State Congress president Jagdish Thakor urged Muslim leaders, including Kadir Pirzada, to frame a time-bound programme targeting 60 Assembly seats with a sizable Muslim population.
They also urged the minority community not to get carried away by the propaganda of the new entrants in the fray – All India Majlis-E-Ittehadul Muslimeen (AIMIM) and the Aam Aadmi Party (AAP), which they termed as the BJP’s “B and C teams”, saying that doing so would divide its votes and ultimately help the ruling party.
They were speaking at a function to felicitate Kadir Pirzada, the newly-appointed working president of the party’s Gujarat unit, and other leaders.
Assembly elections in the BJP-ruled Gujarat are due by the end of this year.
Speaking on the occasion, state Congress president Jagdish Thakor urged Muslim leaders, including Pirzada, to frame a time-bound programme targeting 60 Assembly seats with a sizable Muslim population.
He also called for an election manifesto for the minority communities.
“All of us know who are behind the communal riots happening in the country, and how they benefit from it. We know and still fall prey to it. We should stay cautious about not falling into the trap,” he said.
Thakor said the Congress has always stayed with the minorities and never changed its ideology, irrespective of whether it occupies power or not.
“A Congress prime minister used to say with confidence that minorities have the first right on the country’s treasury. Congress knows how much saying so has hurt the party, but it will still not compromise on its ideology,” Thakor said, addressing the function organised by the party’s state minority department.
Remembering late Congress leader Ahmed Patel on the occasion, party veteran Arjun Modhwadia said that as the head of the family, Patel kept the party leaders united.
“But when he is not with us, it is our responsibility to remain united,” he said.
He also cautioned the Muslim voters to stay united and not to get swayed by the two parties that have entered the fray “to divide votes”.

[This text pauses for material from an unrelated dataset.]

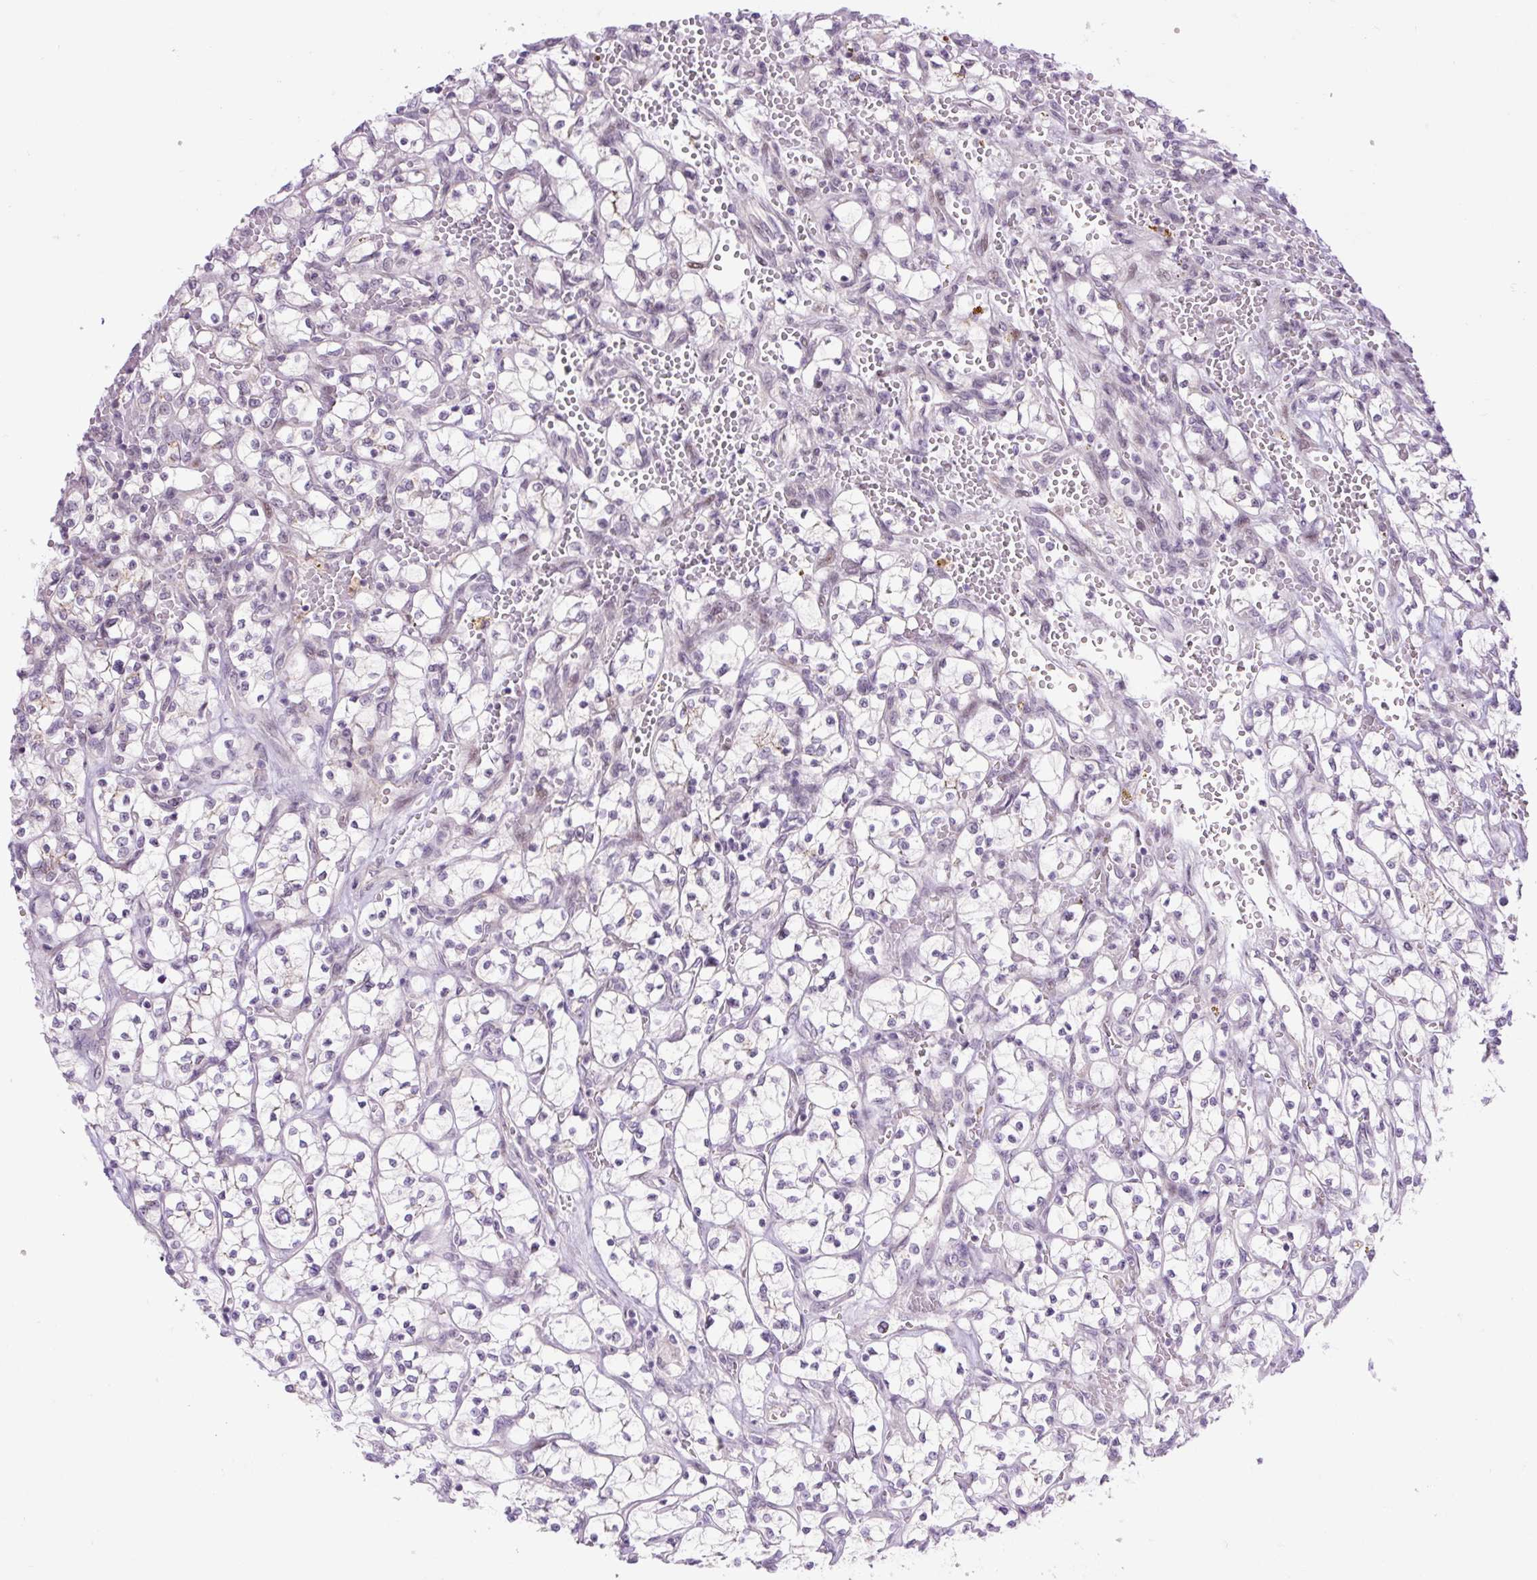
{"staining": {"intensity": "negative", "quantity": "none", "location": "none"}, "tissue": "renal cancer", "cell_type": "Tumor cells", "image_type": "cancer", "snomed": [{"axis": "morphology", "description": "Adenocarcinoma, NOS"}, {"axis": "topography", "description": "Kidney"}], "caption": "High magnification brightfield microscopy of adenocarcinoma (renal) stained with DAB (3,3'-diaminobenzidine) (brown) and counterstained with hematoxylin (blue): tumor cells show no significant positivity. The staining was performed using DAB to visualize the protein expression in brown, while the nuclei were stained in blue with hematoxylin (Magnification: 20x).", "gene": "ICE1", "patient": {"sex": "female", "age": 64}}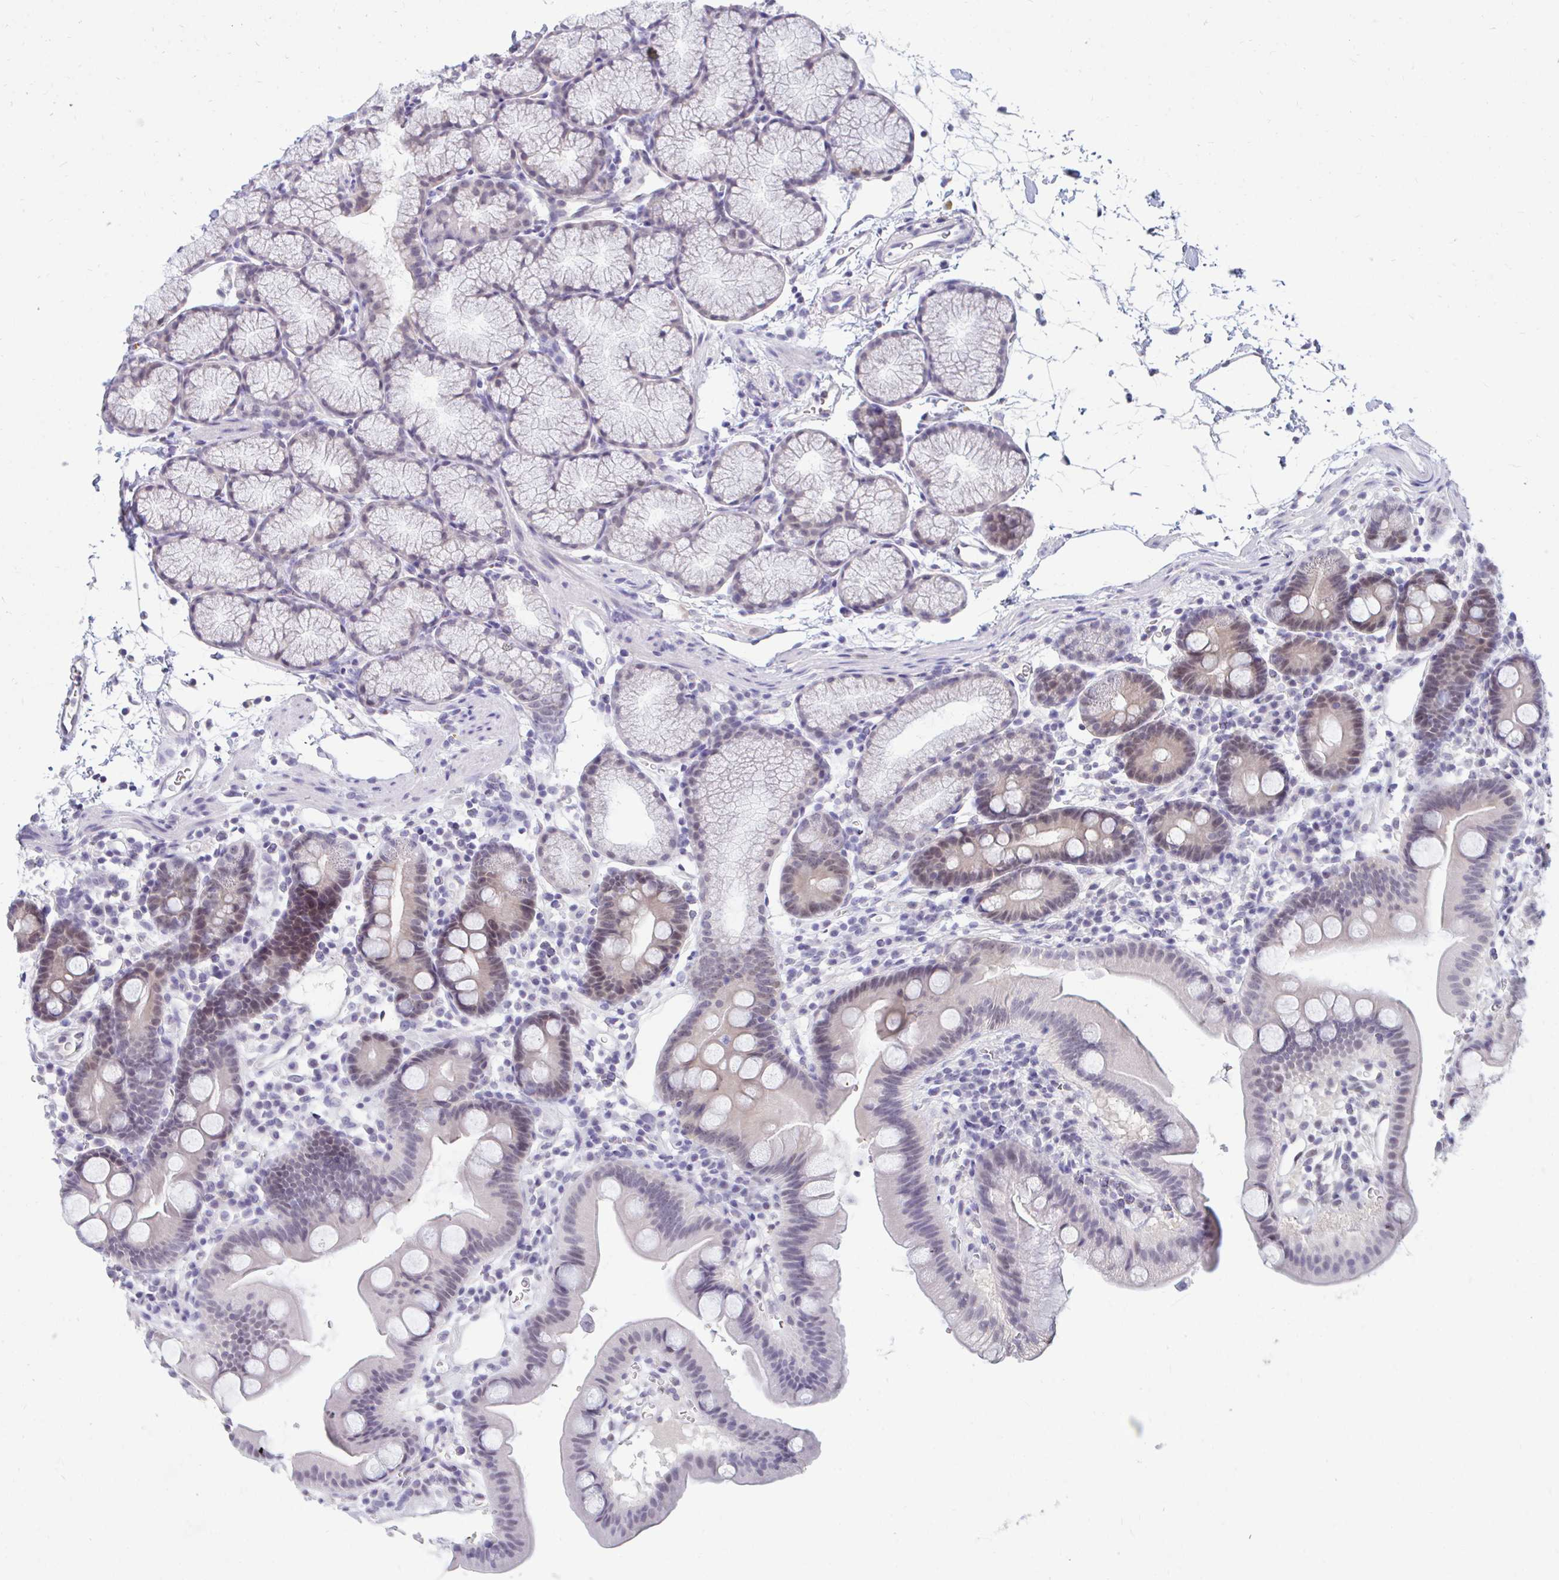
{"staining": {"intensity": "weak", "quantity": "<25%", "location": "nuclear"}, "tissue": "duodenum", "cell_type": "Glandular cells", "image_type": "normal", "snomed": [{"axis": "morphology", "description": "Normal tissue, NOS"}, {"axis": "topography", "description": "Duodenum"}], "caption": "An image of duodenum stained for a protein shows no brown staining in glandular cells.", "gene": "CSE1L", "patient": {"sex": "male", "age": 59}}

“The two parties have come once again, and we are all concerned. It is because we are ourselves not confident of our unity. But we should defeat these A and B teams,” he said.
“We have to ensure that our complaints with each other are resolved and in 2022 (election), the A team does not return to power with the help of B and C teams,” he said.
Jignesh Mevani, who has also been appointed as a working president of the Gujarat Congress, remembered arrested social activist Teesta Setalvad and her struggle “for justice to the Muslims of Gujarat.”
He said he always stood with the minorities and struggled for them.
Mevani said the 2002 Assembly election is crucial for the future of the country and will have implications on the country’s Constitution.
During his address, Pirzada demanded representation for the community and claimed that Congress formed the government with the help of the Muslim votes.
“If a community with 3-4 per cent population demands its representation, then why should we, being 1 crore in the population of 6.5 crore, not demand our representation?” he asked.
“The community is at times at a loss as to who it should talk to. On the one hand, we have no government, while on the other there is no representation. You ran after Hardik (Patel, the former Congress leader who joined BJP), and forgot that these (Muslims) are the people who formed the Congress government,” he said.
The party leaders urged the Muslim community to step out in large numbers to cast their votes during the Assembly polls.
Meanwhile, AAP head Arvind Kejriwal is scheduled to hold a town hall meeting and a press conference on Thursday in Surat city of Gujarat where the Assembly polls are due this year.
The Delhi chief minister arrived here late Wednesday night and said that in the next few weeks, his party would share with the people of Gujarat its agenda on what it plans to do for them if voted to power in the state.
This is his second visit to the state so far this month.
“I visited Gujarat several times in the recent past, and people of the state have given a lot of love. The people of Gujarat are fed up with 27 years of the BJP rule and want a change,” Kejriwal said after landing at the Surat airport.
“We have talked to the public about what they want and in the next few weeks, we will put before them our agenda, as to what our agenda will be when voted to power,” he said.
Before Kejriwal arrived in the state, the Bharatiya Janata Party’s (BJP) Gujarat unit chief C R Paatil warned people that they should not get misguided by the “revadi culture” of freebies as it could eventually turn the state and India into Sri Lanka, which is currently going through a severe economic crisis.
Though Paatil did not name anyone, he was apparently targeting the AAP and its national convener Kejriwal, who has promised free electricity if voted to power in Gujarat.
Kejriwal last visited Gujarat on July 3, when he held a town hall on the issue of free electricity in Ahmedabad.
During the interaction with people, he then said free electricity was possible in Gujarat and that he would soon visit the state with a formula on how his party can provide it if voted to power.
Presenting the “Delhi model,” he had said free electricity is possible in Gujarat if corruption is eliminated.
The AAP has made free electricity a major poll plank in Gujarat, where polls are due in December.
The party has positioned itself as a major contender in the state, where elections have traditionally seen a direct contest between the BJP and the Congress.